Рильке звал Марину в глубину своего молчания. Глубина родства сказывалась в том, что он чувствовал свою высоту их общей, единой высотой и звал ее – туда, на вершину общего Духа. Дали встречаются с далями. Простор – с простором. Дух – с духом. И никакая
земная встреча не заменит этой.Чтобы встретиться с Рильке, надо было дорасти до далей за своим окном. Надо было обнять и вместить эти дали.
Рильке умер. «Но эти веянья… Но эти дали…» Они остались. Остаются весь «одиноко прочерченный путь через бессонный простор». И теперь – идти
… расти… Как? Куда? Перед сердцем – бездна:Так начинает Рильке свою «Импровизацию на тему каприйской зимы». Перед ним дикая красота гор.

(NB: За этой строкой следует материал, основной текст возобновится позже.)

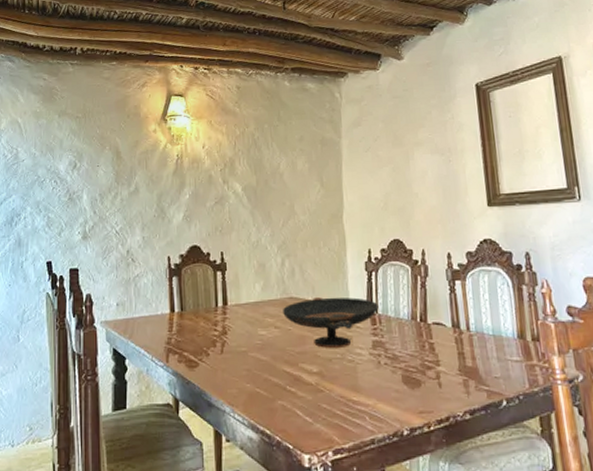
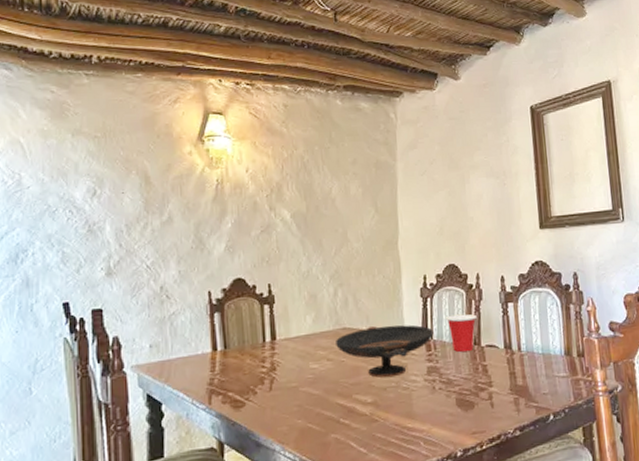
cup: none [390,289,423,329] -> present [445,314,477,353]

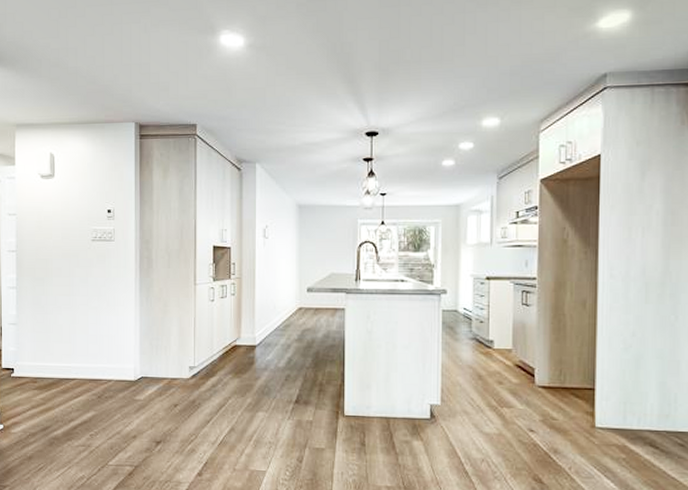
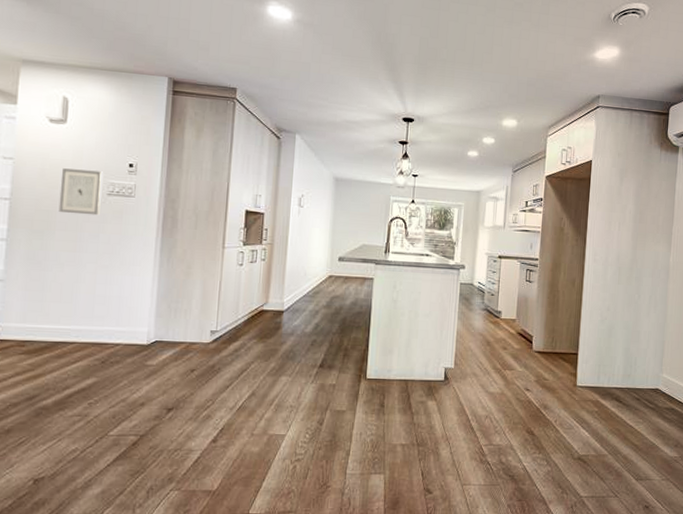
wall art: none [53,219,87,261] -> present [58,168,103,216]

Он совершенно один среди этой торжественной красоты. И она встает не только перед сердцем; это духовная реальность. То, что говорит со всем целостным существом, – это Бог. Встреча с Ним происходит только с глазу на глаз – наедине. «Каждый восполниться должен сам…»
Бог встает перед сердцем в полном молчании и ждет. Чего?

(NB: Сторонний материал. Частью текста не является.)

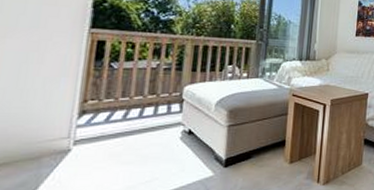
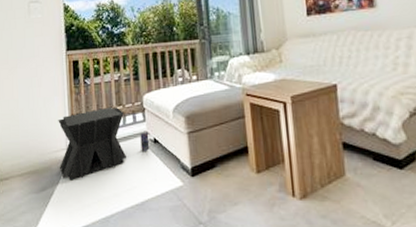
side table: none [53,94,184,173] -> present [58,106,150,181]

Рильке пытается понять это на протяжении всей двухчастной поэмы. Это поэма об овнутрении мира, о соединении со своим великим («законным) «Я».
Сперва это великое и безграничное, подступая к малому, ограниченному, сбивает его с ног, опрокидывает. Начинаются какие-то «водопады в крови». Человек почти теряет сознание, летит в бездну и чувствует этот полет как смерть. Он закрывает глаза, становится совершенно неподвижным, ожидая, пока улягутся эти «водопады в крови». Кажется, больше ничего и невозможно. Это – экстаз. Потеря слуха, потеря зрения. Ничего не нужно. Все внутри.
«Дух: не дышу уж», – скажет Цветаева о чем-то подобном. Она погружается в это все глубже, дальше – и не хочет выныривать оттуда. «Пространством всосанный шпиль роняет храм – дням». «Тело? Мне нету дела…»
У Рильке все иначе. Миг экстаза, миг, в который эпилептик Магомет мог обозреть все чертоги Аллаховы – великий миг. Но это еще только миг
Вечности. Вечность лишь приоткрывает свое царство, еще не впускает туда. Это как в стихотворении Пастернака «гроза, моментальная навек». Довольно, чтобы узнать: Вечность есть! Но не довольно, чтобы жить в Вечности, чтобы быть вечным.Молния, разрезающая внешнюю тьму, приоткрывает внутренний смысл. Но это лишь вход во внутреннее пространство. Надо еще войти – и не пропасть в нем. Надо обжить это внутреннее пространство. Надо жить с Вечностью.
Человек летел в бездну. Он уже не дышал. Но у Рильке снова появляется дыхание и остановившееся сердце «стучит… стучит опять». Человек пережил собственную смерть и вернулся в жизнь.
Рильке очень любит образ размыкающегося и смыкающегося существа. Цветок анемона «в напряженном действе восприятья» раскрывается так, как человек, может быть, не сумеет, даже прожив сто лет. А к вечеру – смыкает свои лепестки, вобрав внутрь «многозвонный свет». Женщина размыкает свое лоно, чтобы родить. Но если она не сомкнется снова, она погибнет. Точно так же и рождающее сердце. Само рождение – это экстаз размыкания, потеря границ. Но сердце должно жить. Размыкание и смыкание есть ритм жизни, есть работа мира.
Мы – не сами по себе, мы что-то вмещаем и несем. Мы – вестники, несущие будущее. В нас – семя жизни.
Мы должны. Кому? Тому, кто «встает перед сердцем моим»… Ему что-то надо от нас: надо взрастить Его семя. Зачать, выносить, родить и взрастить… Вот для чего мы в мире.